Only a few German soldiers were detaining hundreds of Italians, but the few who
tried to flee were shot with machine guns. He had been given civilian clothing by
someone in the community so he wouldn’t be readily identified as a soldier.
“Somebody was praying for me,” he said. “I had no documents,
but because I was working in the warehouse, I had in my suitcase two or three
bottles of cognac. I had cartons of American cigarettes and also packets of torrone (an Italian sweet). I only had a
medical certificate, really it was nothing, but when the Germans asked who in
the group had medical certificates, I went forward.
“One of the German soldiers spoke Italian, and he called me
out of the line and asked what I had in my suitcase. They opened it up and took
all the stuff. Because of all this, I was out of the line and never had to show
any documents. It was the cognac that saved me! They were taking time dividing
up my things, so I asked if I could go now. They released me into the
countryside.”
He found villagers who advised him how to avoid detection
and make it back to Italy. The Germans had not had enough time yet to tighten
their grip on the transportation systems, so Gigi made his way in the dark to a
train station and made it to Genova by train, and from there to Pisa. The train
was stopped by the Nazis and Fascists in Carrarra, but because he was in
civilian clothes, he escaped arrest.
Pisa is still 47 kilometers from San Salvatore, but he got
lucky again when he saw a doctor in Pisa that his father knew. The doctor had a
car and took Gigi as far as Lucca. From there, a friend loaned him a bicycle
and he returned home, although he did have to ride back to Lucca with two bikes
so he could return the borrowed one.
Gigi knows he was extremely lucky to have escaped harm so
many times. Twice he was appointed as an officer’s attendant instead of a
soldier, and then his good health was preserved by the cognac. He still remembers
the tears and pleading of a friend under German custody in France: “He called
out ‘Incrocci, don’t leave me. Don’t let me down. Don’t let me stay here alone.’

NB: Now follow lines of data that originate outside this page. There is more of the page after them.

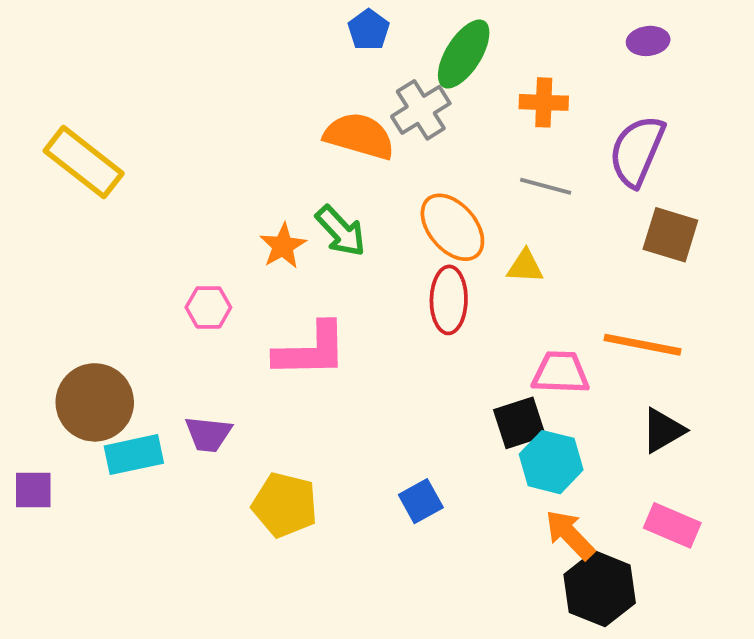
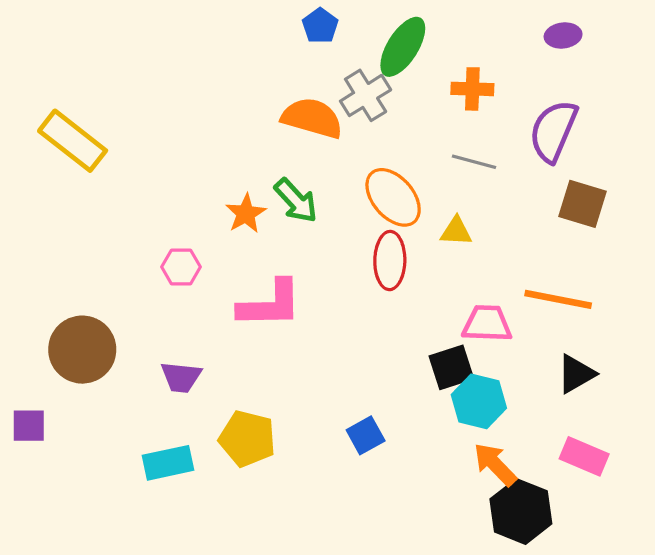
cyan rectangle: (134, 455) -> (168, 463), moved

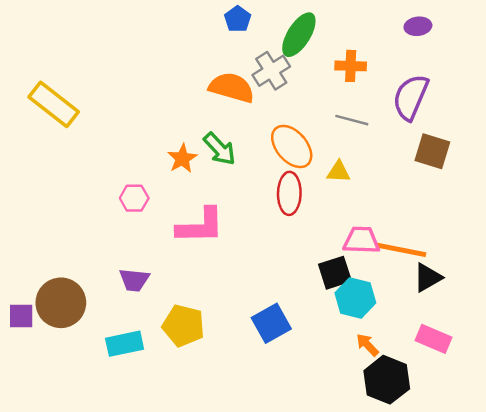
orange line: (558, 299) -> (401, 250), moved
brown circle: (82, 350) -> (61, 303), moved
blue square: (366, 435) -> (271, 323), size x1.4
orange arrow: (495, 464) -> (367, 345), size x0.7

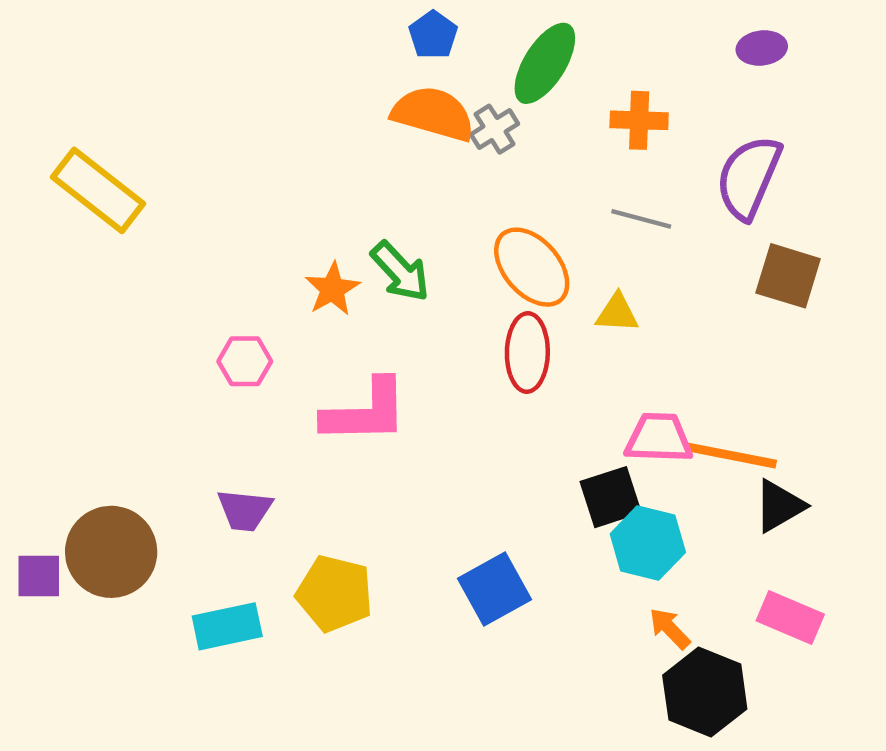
gray cross: (271, 71) -> (494, 129), size x0.7
orange semicircle: (232, 88) -> (433, 114), moved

But we had no money . . . ehh. . . mamma mia . . . it was a problem.”
Although Gigi’s family was not well acquainted with the
families of Fascist leaders, he does remember that after the war,
people made lists of the Fascists’ names and put them on large posters around the town,
similar to the way people now post signs when someone has passed away. The
shame of having people know that one’s family sided with the disgraced party
seems to Gigi to have been sufficient punishment. He does recall one Fascist family
that moved to Argentina, but that was more for financial reasons. The
changes in the mezzadria system
affected the family’s income level and they sold their land.
After the war, the country became a republic and the labor
unions gained strength. These changes forced the wealthy landowners to pay
their tenant farmers a higher percentage. No longer able to reap sufficient
profits to thrive, the landowners began selling off portions of their estates,
and Gigi benefited from this because was able to buy land. He built his own
house in 1962, when the flower farming business was still thriving. All the
houses around him were built around the same time.
Gigi overcame the harsh times of the war and Fascism with good fortune and a good nature, and this same combination seems to be serving him well in his old age.
Gigi overcame the harsh times of the war and Fascism with good fortune and a good nature, and this same combination seems to be serving him well in his old age.